Capital Discipline and Future Outlook
Eternal enters FY26 with a clear focus on fiscal discipline. While growth remains important, the company has shifted to a measured approach. It no longer spends aggressively on inorganic expansion. Instead, Eternal invests in core strengths — logistics, technology, and consumer engagement.
During Q1 FY26, the company slowed hiring across non-critical verticals and reassigned teams internally to control costs. It also re-negotiated key supplier and vendor contracts, bringing down procurement costs by 8% quarter-on-quarter.
With ₹170 crore in EBITDA and a ₹78.5 crore net profit forecast for the quarter, Eternal stands well-positioned to maintain momentum. These numbers underscore the resilience of the company’s asset-light model and the long-term potential of its hyperlocal ecosystem.
Going forward, Eternal plans to deepen its footprint in Tier 2 and Tier 3 cities. It also eyes international expansion for its private-label brands, particularly in Southeast Asia and the Middle East. Additionally, the company is evaluating potential foray into on-demand healthcare delivery through strategic investments.

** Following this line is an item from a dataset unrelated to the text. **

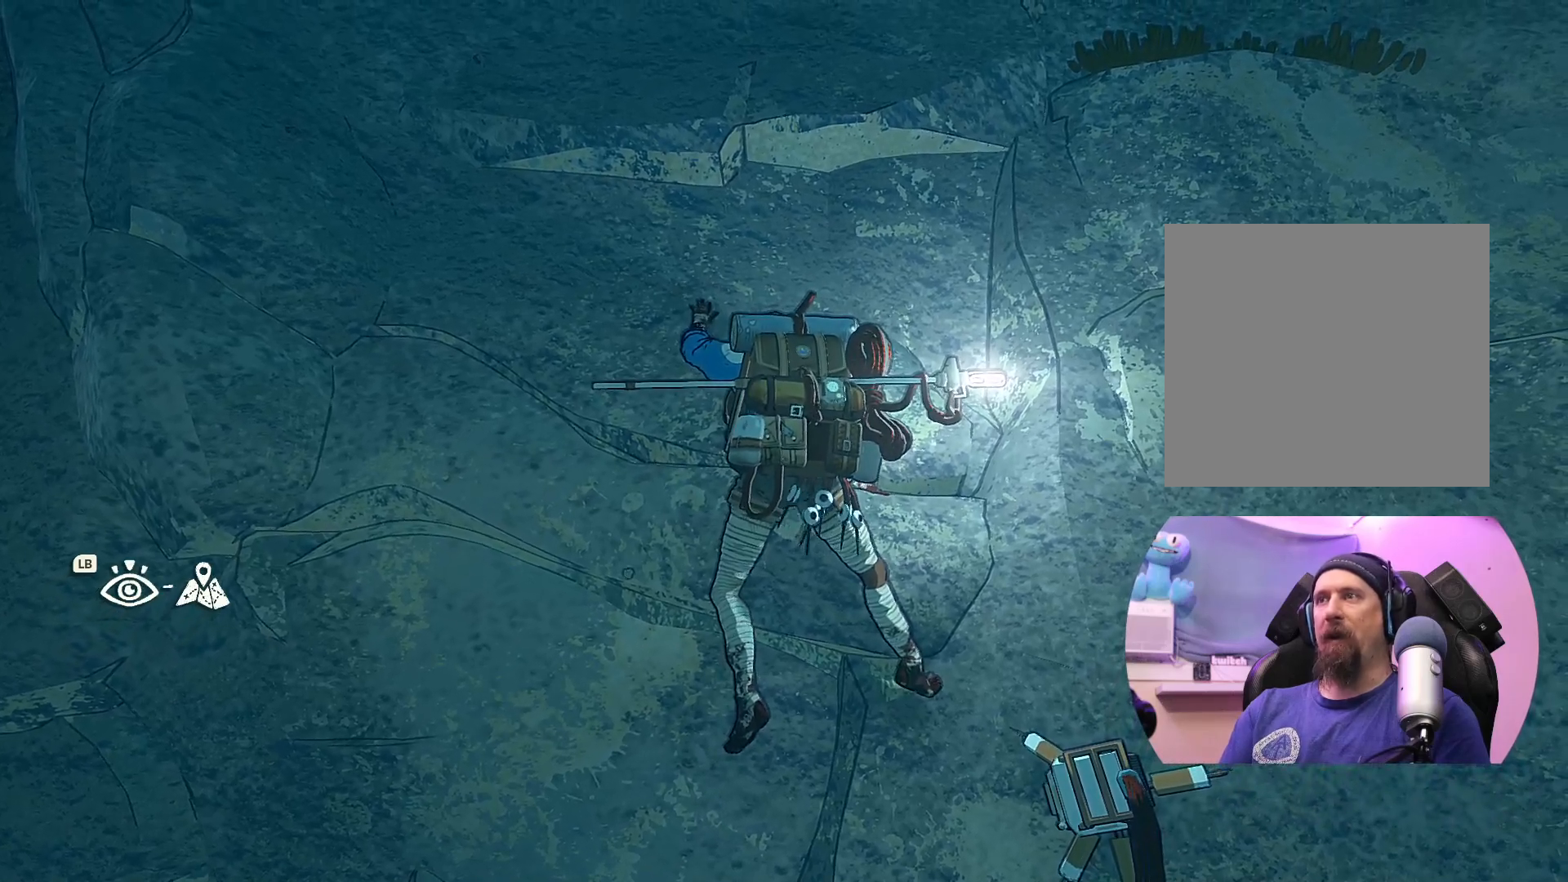
{"buttons": ["R1"], "left_stick": "center", "right_stick": "center", "events": []}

Market Expectations and Investor Sentiment
The market expects strong results, and investor sentiment remains positive. Eternal’s stock witnessed a 12% rally over the past month, fueled by optimism over Blinkit’s turnaround and Zomato’s steady performance. Analysts view the stock as a long-term bet on India’s digital consumption economy.

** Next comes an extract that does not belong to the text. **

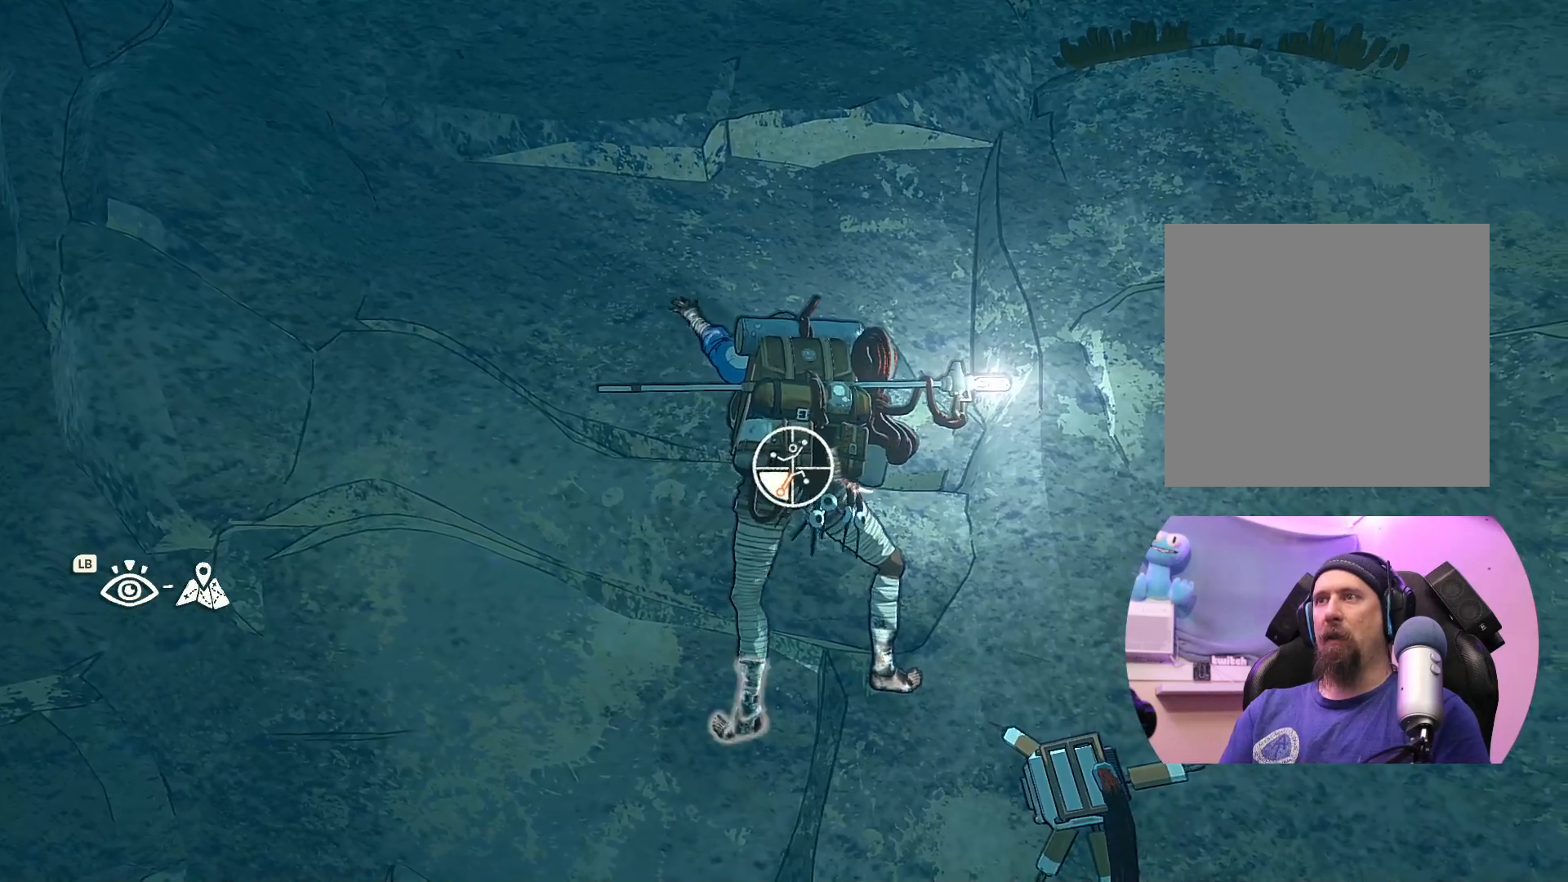
{"buttons": [], "left_stick": "up", "right_stick": "center", "events": [[167, "left_stick", "up-left"], [433, "left_stick", "up"]]}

Institutional investors, including global mutual funds and domestic asset managers, increased their stake in Eternal during the last quarter. The company’s strong governance, diversified portfolio, and improving financials give it an edge in the crowded consumer-tech landscape.
If Eternal meets or exceeds Q1 projections, it will not only validate Goyal’s leadership but also serve as a case study for how new-age tech companies can achieve profitability without sacrificing innovation or scale.
Conclusion
As the markets close today, all eyes will turn to Eternal’s Q1 FY26 results. With projected EBITDA more than doubling to ₹170 crore and net profit expected to rise to ₹78.5 crore, the company stands at a pivotal moment. Deepinder Goyal has led Eternal through volatility, intense competition, and strategic pivots. Today’s numbers will mark not just a financial milestone, but also a validation of a model that blends technology, operations, and fiscal discipline into a compelling story of modern Indian entrepreneurship.